Robert H. Price, mechanical engineer
Robert H. “Rocky” Price, a retired mechanical engineer who managed major commercial projects, died Feb. 21 of complications from a stroke at The Maples of Towson. He was 92.
The son of Thomas Howard Price, a cattleman, businessman and a founder of Brooks-Price Buick, and Beulah Haile Price, a homemaker, Robert Haile Price was born in Baltimore and raised on his family’s farm in Phoenix, Baltimore County.
Mr. Price got the nickname “Rocky” from his mother, who said when he was a toddler that he recovered from the inevitable bumps, falls and bruises so quickly that he “must be made of rock,” and the name remained with him for the rest of his life, family members said.
He attended Sparks High School and graduated in 1941 from Mercersburg Academy in Mercersburg, Pa. He entered Princeton University in 1942, and after a year, transferred to an accelerated naval officer training program at Cornell University.
After graduating from Cornell in 1945 with a bachelor’s degree in mechanical engineering, he entered the Navy and served two years in the South Pacific.
He began his career working as a field engineer and later a plant supervisor for the Shell Oil Co., and in 1960, joined Baltimorebased Fair Lanes Inc. A year later, the bowling manufacturer named him director of engineering for its operations in Great Britain.
Mr. Price returned to Maryland in 1962, when he became a consulting engineer working on environmental projects to eliminate pollution in the Chesapeake Bay and designing new wastewater treatment plants in North East and Rock Hall.
In 1978, he joined BTR Realty Inc., a Baltimore commercial and industrial development company, where he was vice president of engineering and construction.
Among his many major projects was supervising the construction of Harford Mall in Bel Air. He retired in 1989.
Mr. Price designed his home on Glenellen Court in Towson, where he and his wife lived from 1955 to 2002, when they moved to Glen Meadows Retirement Community in Glen Arm. Since 2012, he had lived at The Maples.
His wife of 67 years, the former Mary Louise “Wesi” Baldwin, his high school sweetheart, died in 2013.
In addition to being a world traveler and spending summers in Oxford, Talbot County, he enjoyed boating, fishing and waterfowl hunting.
He and his wife were founding members of the Maryland Presbyterian Church, 1105 Providence Road, Towson, where a memorial service will be held at 11 a.m. April 7.
Mr.

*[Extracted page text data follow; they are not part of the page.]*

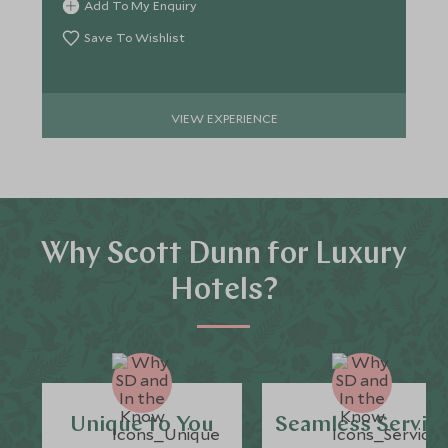
Add To My Enquiry
Save To Wishlist
VIEW EXPERIENCE
Why Scott Dunn for Luxury
Hotels?
Unique to You
Seamless Servic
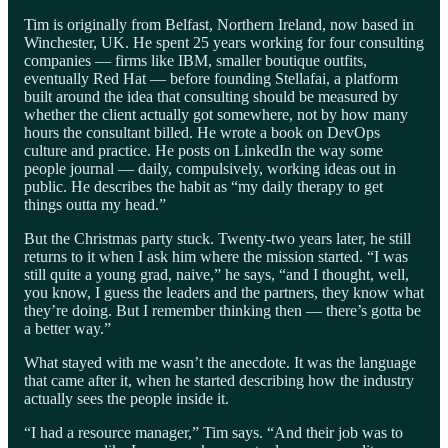
Tim is originally from Belfast, Northern Ireland, now based in
Winchester, UK. He spent 25 years working for four consulting
companies — firms like IBM, smaller boutique outfits,
eventually Red Hat — before founding Stellafai, a platform
built around the idea that consulting should be measured by
whether the client actually got somewhere, not by how many
hours the consultant billed. He wrote a book on DevOps
culture and practice. He posts on LinkedIn the way some
people journal — daily, compulsively, working ideas out in
public. He describes the habit as “my daily therapy to get
things outta my head.”
But the Christmas party stuck. Twenty-two years later, he still
returns to it when I ask him where the mission started. “I was
still quite a young grad, naive,” he says, “and I thought, well,
you know, I guess the leaders and the partners, they know what
they’re doing. But I remember thinking then — there’s gotta be
a better way.”
What stayed with me wasn’t the anecdote. It was the language
that came after it, when he started describing how the industry
actually sees the people inside it.
“I had a resource manager,” Tim says. “And their job was to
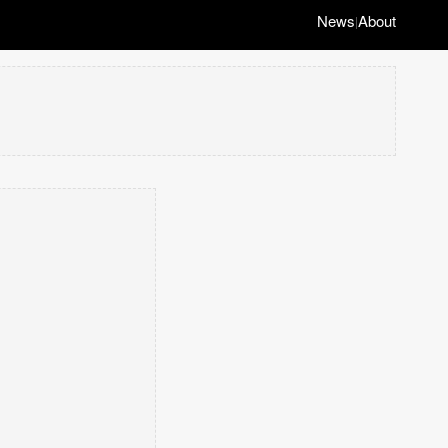
News
About
|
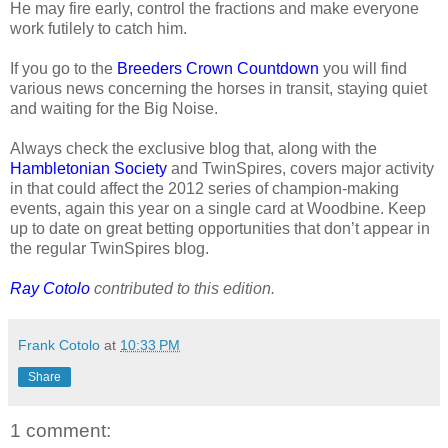
He may fire early, control the fractions and make everyone
work futilely to catch him.
If you go to the
Breeders Crown Countdown
you will find
various news concerning the horses in transit, staying quiet
and waiting for the Big Noise.
Always check the exclusive blog that, along with the
Hambletonian Society
and TwinSpires, covers major activity
in that could affect the 2012 series of champion-making
events, again this year on a single card at Woodbine. Keep
up to date on great betting opportunities that don’t appear in
the regular TwinSpires blog.
Ray Cotolo
contributed to this edition.
Frank Cotolo
at
10:33 PM
Share
1 comment:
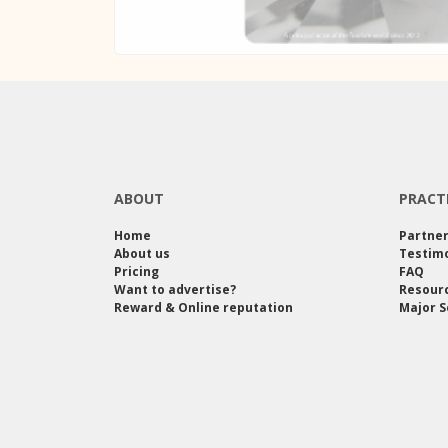
ABOUT
PRACT
Home
Partne
About us
Testimo
Pricing
FAQ
Want to advertise?
Resour
Reward & Online reputation
Major S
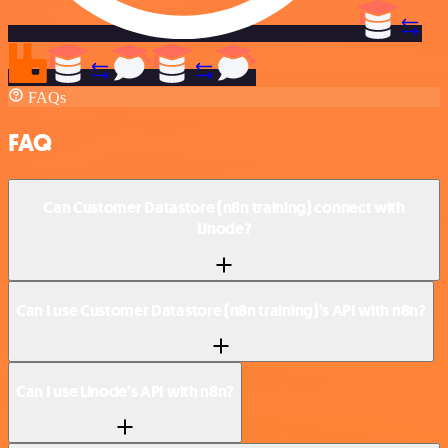
FAQs
FAQ
Can Customer Datastore (n8n training) connect with
Linode?
Can I use Customer Datastore (n8n training)’s API with n8n?
Can I use Linode’s API with n8n?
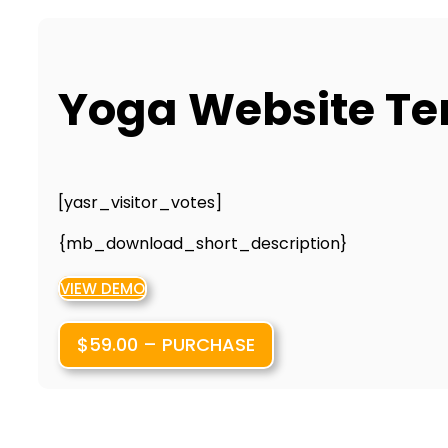
Yoga Website T
[yasr_visitor_votes]
{mb_download_short_description}
VIEW DEMO
$59.00 – PURCHASE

Price is survived by a son, Robert “Chip” Price of Beverly Farms, Mass.; two daughters, Patricia Ross of Baltimore and Barbara Percival of Washington; two brothers, Richard Price of Phoenix, Baltimore County, and Howard Price of Kissimmee, Fla.; four sisters, Missy Yates of Towson, Marilyn Willis of Lake City, Iowa, Sandra Willis of Eugene, Ore., and Rosemary Hundal of Vancouver, Canada; seven grandchildren; and two great-grandchildren.